NANCY ARMOUR, AP Sports Writer
Recognizing that complicated rules changes have led to new problems, NASCAR president Mike Helton said Saturday the series will return to its old way
of scoring cars on pit road under a caution.
The positions of the cars on the track will be "frozen" once the yellow flag waves, but Helton said pit lane will now be active. The change is
effective immediately, and will affect all three of NASCAR's top series.
"That's how we used to do it, and it's pretty black-and-white," Helton said.
Unlike many racing bodies, NASCAR does not revert back to the order of the last completed green-flag lap when there's a caution. Drivers used to race
to the finish line when a yellow flag came out, but NASCAR scrapped that practice last fall for safety considerations.

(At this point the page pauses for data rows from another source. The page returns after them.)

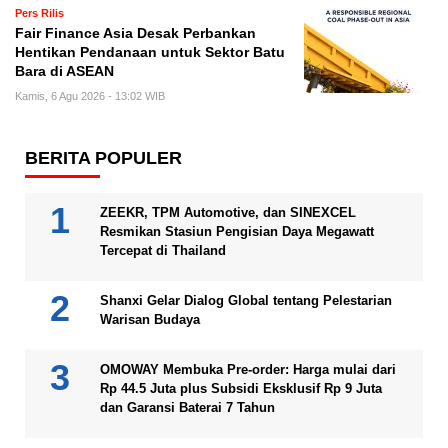
Pers Rilis
Fair Finance Asia Desak Perbankan
Hentikan Pendanaan untuk Sektor Batu
Bara di ASEAN
Kamis, 6 Agu 2026 - 13:02 WIB
BERITA POPULER
ZEEKR, TPM Automotive, dan SINEXCEL
Resmikan Stasiun Pengisian Daya Megawatt
Tercepat di Thailand
Shanxi Gelar Dialog Global tentang Pelestarian
Warisan Budaya
OMOWAY Membuka Pre-order: Harga mulai dari
Rp 44.5 Juta plus Subsidi Eksklusif Rp 9 Juta
dan Garansi Baterai 7 Tahun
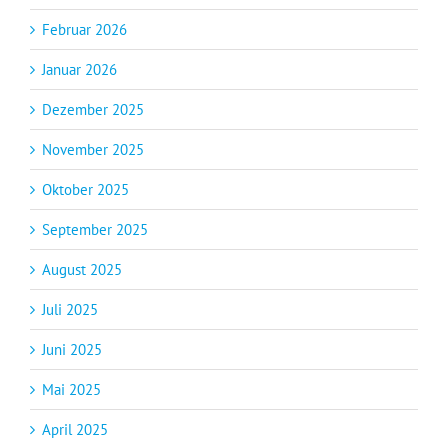
Februar 2026
Januar 2026
Dezember 2025
November 2025
Oktober 2025
September 2025
August 2025
Juli 2025
Juni 2025
Mai 2025
April 2025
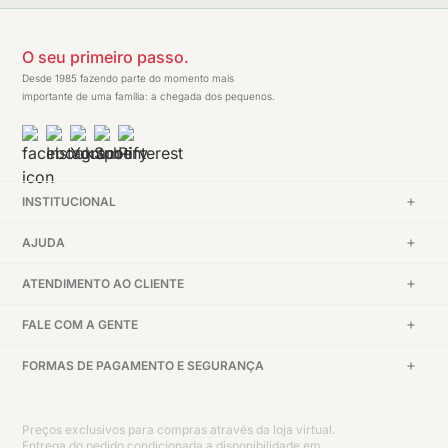
O seu primeiro passo.
Desde 1985 fazendo parte do momento mais
importante de uma família: a chegada dos pequenos.
INSTITUCIONAL
AJUDA
ATENDIMENTO AO CLIENTE
FALE COM A GENTE
FORMAS DE PAGAMENTO E SEGURANÇA
Preços exclusivos para compras através da loja virtual.
Entrega do pedido condicionada a disponibilidade em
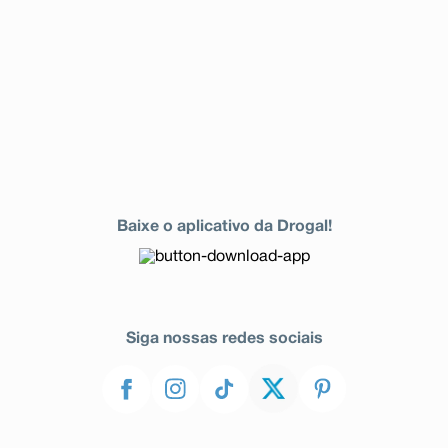
Baixe o aplicativo da Drogal!
Siga nossas redes sociais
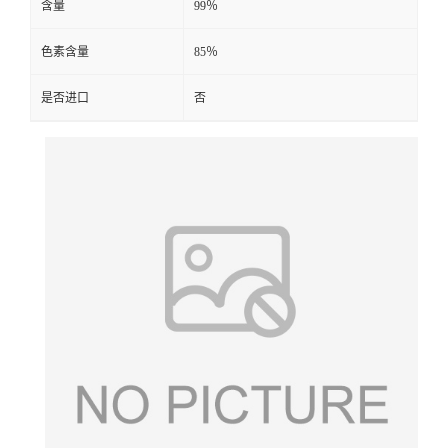
含量
99％
色素含量
85％
是否进口
否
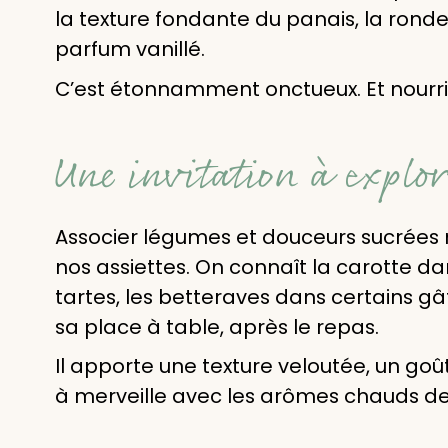
la texture fondante du panais, la ron
parfum vanillé.
C’est étonnamment onctueux. Et nourriss
Une invitation à explor
Associer légumes et douceurs sucrées n
nos assiettes. On connaît la carotte da
tartes, les betteraves dans certains gât
sa place à table, après le repas.
Il apporte une texture veloutée, un goût 
à merveille avec les arômes chauds de l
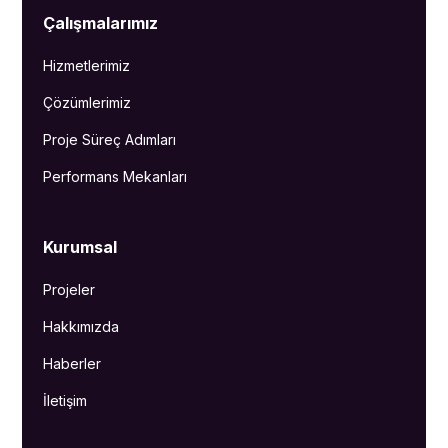
Çalışmalarımız
Hizmetlerimiz
Çözümlerimiz
Proje Süreç Adımları
Performans Mekanları
Kurumsal
Projeler
Hakkımızda
Haberler
İletişim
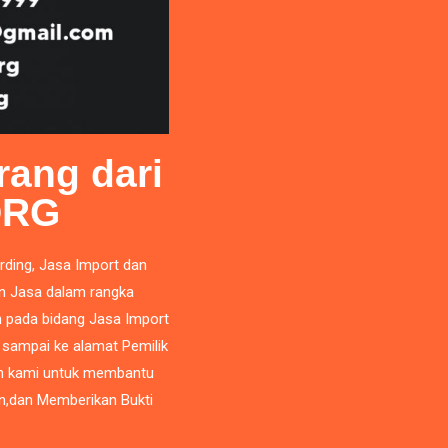
rang dari
ORG
rding,
Jasa Import
dan
n Jasa dalam rangka
 pada bidang Jasa Import
 sampai ke alamat Pemilik
an kami untuk membantu
n,dan Memberikan Bukti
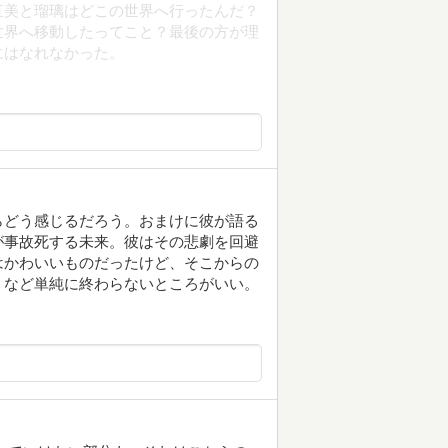
直美と瑠璃はどこの世界へ行ったんだ？
世界へ移動したってこと？最後の方が理
にはなれなかった。
らどう感じるだろう。おまけに彼が語る
が事故死する未来。彼はその悲劇を回避
はかわいいものだったけど、そこからの
。など単純に終わらないところがいい。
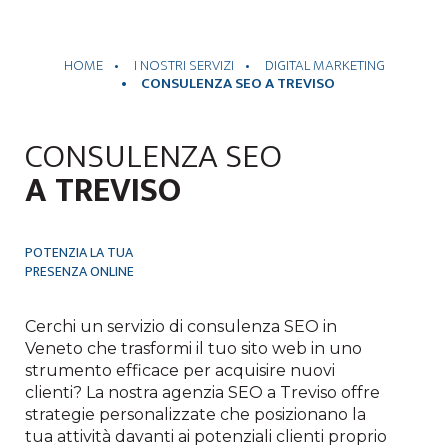
HOME
I NOSTRI SERVIZI
DIGITAL MARKETING
CONSULENZA SEO A TREVISO
CONSULENZA SEO
A TREVISO
POTENZIA LA TUA
PRESENZA ONLINE
Cerchi un servizio di
consulenza SEO
in
Venet
o
che trasformi il tuo sito web in uno
strumento efficace per acquisire nuovi
clienti? La nostra
agenzia SEO
a Treviso
offre
strategie personalizzate che posizionano la
tua attività davanti ai potenziali clienti proprio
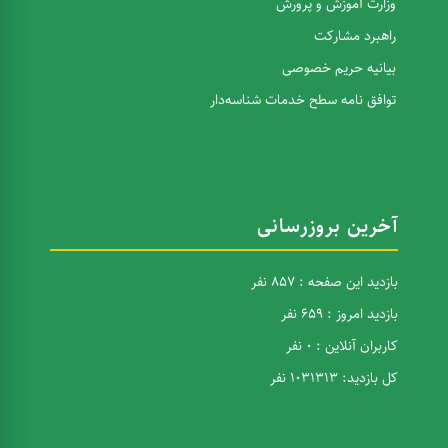
وزارت آموزش و پرورش
راهبرد مشارکت
بیانیه حریم خصوصی
توافق نامه سطح خدمات شناسه‌دار
آخرین بروزرسانی
بازدید این صفحه : 857 نفر
بازدید امروز : 659 نفر
کاربران آنلاین : 0 نفر
کل بازدید: 1031313 نفر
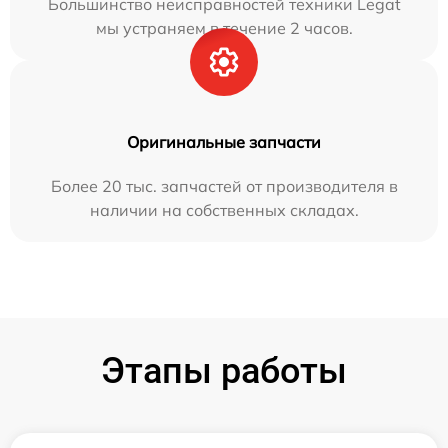
Большинство неисправностей техники Legat
мы устраняем в течение 2 часов.
Оригинальные запчасти
Более 20 тыс. запчастей от производителя в
наличии на собственных складах.
Этапы работы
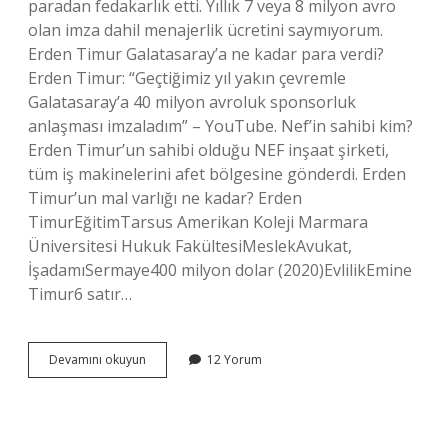
paradan fedakarlık etti. Yıllık 7 veya 8 milyon avro
olan imza dahil menajerlik ücretini saymıyorum.
Erden Timur Galatasaray’a ne kadar para verdi?
Erden Timur: “Geçtiğimiz yıl yakın çevremle
Galatasaray’a 40 milyon avroluk sponsorluk
anlaşması imzaladım” – YouTube. Nef’in sahibi kim?
Erden Timur’un sahibi olduğu NEF inşaat şirketi,
tüm iş makinelerini afet bölgesine gönderdi. Erden
Timur’un mal varlığı ne kadar? Erden
TimurEğitimTarsus Amerikan Koleji Marmara
Üniversitesi Hukuk FakültesiMeslekAvukat,
İşadamıSermaye400 milyon dolar (2020)EvlilikEmine
Timur6 satır…
Erden
Devamını okuyun
12 Yorum
Timur
Serveti
Ne
Kadar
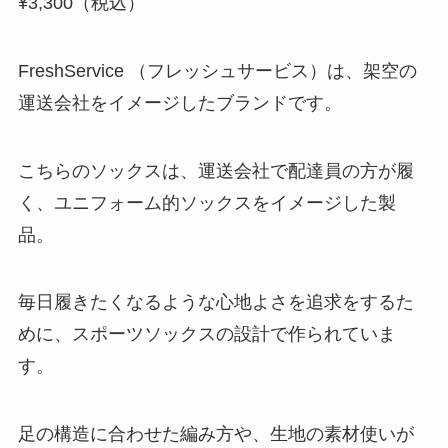
¥3,300（税込）
FreshService （フレッシュサービス）は、架空の
運送会社をイメージしたブランドです。
こちらのソックスは、運送会社で配達員の方が履
く、ユニフォーム的ソックスをイメージした製
品。
毎日履きたくなるような心地よさを追求をするた
めに、スポーツソックスの設計で作られていま
す。
足の構造に合わせた編み方や、生地の素材使いが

Instead, NASCAR decided to "freeze the field" under caution. The change has caused much debate -- and confusion -- over how to freeze the drivers'
position, and Helton was forced to apologize after drivers at the MBNA 400 in Dover ran 24 laps under caution while officials struggled to figure out
the correct order of cars.
Under the change announced Saturday, a car pitting behind the start-finish line when the caution comes out must reach that line before the lead car
gets to the same point on the track. If it doesn't, it loses a lap to the leader.
Cars pitting in front of the start-finish line have to reach the pit road exit line before the lead car reaches the same point on the track to stay on
the lead lap. Antennas and cameras will be used to ensure proper scoring.
And speeding during a caution period, whether on the track or on pit road, won't be tolerated, Helton said.
"If the leader on the racetrack does not reasonably slow down, then he'll be penalized by starting at the tail end of the longest line," Helton said.
"If you speed to beat the leader ... you'll lose that opportunity to get back ahead of him and you'll also be at the tail end of the longest line.
"We're not penalizing anybody a lap for speeding," Helton added. "The speeding penalty is the same. The question becomes is whether or not you get to
maintain that lap ahead of the leader or if you have to go behind him."
Helton also said NASCAR has been looking "very, very hard," at going to some version of what's called a green-white-checkered finish. When the white
flag signifying one lap to go is waved, following a late caution flag, drivers would be assured a certain number of racing laps to the finish.
"The compromise of the pros and cons of green-white-checkereds is a balance we've had to look at and decide which is better," Helton said. "Certainly
there's a willingness to change if something's not right. But I think NASCAR's typical style of doing things is to try to get it such that in just two
or three weeks we're not going to change it again."
Four of the last nine NASCAR Nextel Cup races have ended under caution, meaning the drivers did not get to race to the finish but ended the day
driving slowly behind the pace truck. That didn't make the drivers or the fans happy.
Fans were particularly enraged with the finish under caution at Talladega. Under NASCAR's new "freezing the field" rule, Dale Earnhardt Jr. was first
posted to the front when the caution came out on lap 184 of the 188-lap race. But replays showed Jeff Gordon's No. 24 Chevrolet was about
three-quarters of a car length ahead, and he was put in front.
With fans booing and throwing beer cans and food onto the track, Gordon drove slowly to the finish behind the pace truck and just ahead of Earnhardt.
"That's not what caused us to change our minds," Helton said. "What's causing us to change it is the multitude of fans who were civil enough not to
throw stuff but said, `Hey look, it would be nice if these things finished under green.' And we agree with them. It would be nice."
The truck series is currently NASCAR's only series that has the green-white-checkered rule.